The Bride and the Beast is a 1958 American horror film produced and directed by Adrian Weiss. The film's screenplay was written by Ed Wood, based on a story by Weiss. Wood's original working title was Queen of the Gorillas.

==Plot==
Dan Fuller, a big game hunter, is forced to kill his pet gorilla when it attempts to rape his new bride Laura. The woman starts to experience strange urgings following the encounter, and submits to hypnosis under the care of a psychiatrist. She reveals to her shocked husband that she was actually a gorilla in a previous life.

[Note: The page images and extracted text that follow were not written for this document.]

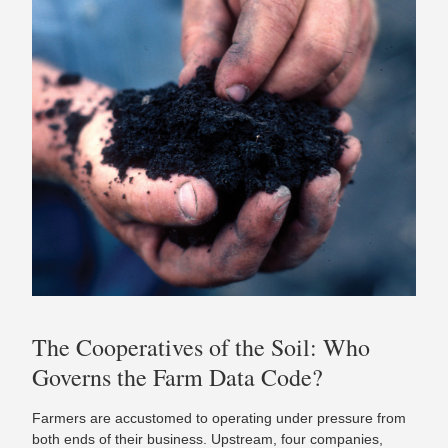
The Cooperatives of the Soil: Who
Governs the Farm Data Code?
Farmers are accustomed to operating under pressure from
both ends of their business. Upstream, four companies,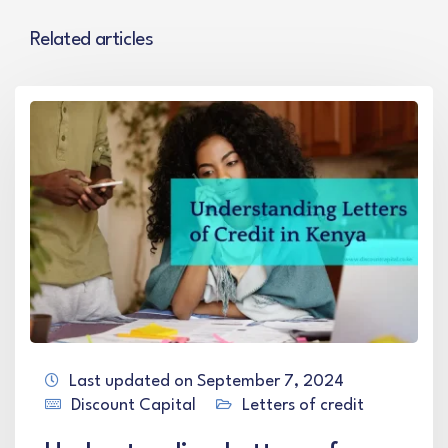
Related articles
Last updated on September 7, 2024
Discount Capital
Letters of credit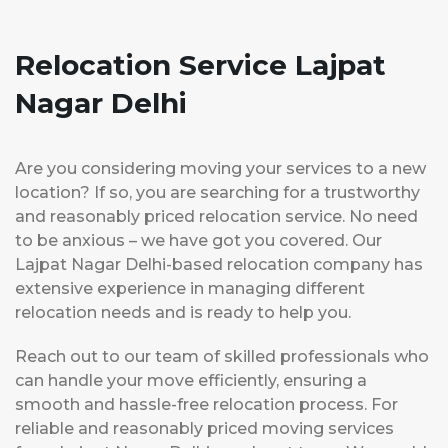
Relocation Service Lajpat
Nagar Delhi
Are you considering moving your services to a new
location? If so, you are searching for a trustworthy
and reasonably priced relocation service. No need
to be anxious – we have got you covered. Our
Lajpat Nagar Delhi-based relocation company has
extensive experience in managing different
relocation needs and is ready to help you.
Reach out to our team of skilled professionals who
can handle your move efficiently, ensuring a
smooth and hassle-free relocation process. For
reliable and reasonably priced moving services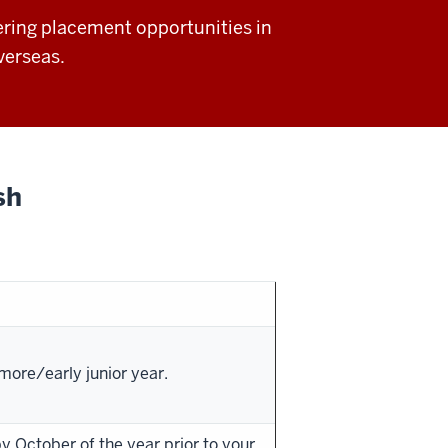
ring placement opportunities in
verseas.
sh
ore/early junior year.
 October of the year prior to your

Slowly she reverts to her former bestial self, and winds up eloping into the jungle with a male ape, with her cuckolded husband staring helplessly after them.

==Cast==
- Charlotte Austin as Laura
- Lance Fuller as Dan
- Johnny Roth as Taro and the Beast
- William Justine as Dr. Reiner
- Jeanne Gerson as Marka
- Gil Frye as Capt. Cameron
- Slick Slavin as Soldier
- Bhogwan Singh as Native
- Jean Ann Lewis as Stewardess

==Production==
Ed Wood was inspired by the real-life Bridey Murphy story currently in the headlines, and worked stock jungle animal footage from a Sabu movie into the storyline.

Mark Thomas McGee said that Weiss told him that he considered the film "a minor classic", while lead actress Charlotte Austin commented on the incredible cheapness, using one of Weiss's relatives to physically turn the wheels of the stationary truck the actors were sitting in, to make it appear the vehicle was moving.

==Release==
The Bride and the Beast opened in San Diego on January 29, 1958.

Variety felt that it "will need lurid advertising to pay off."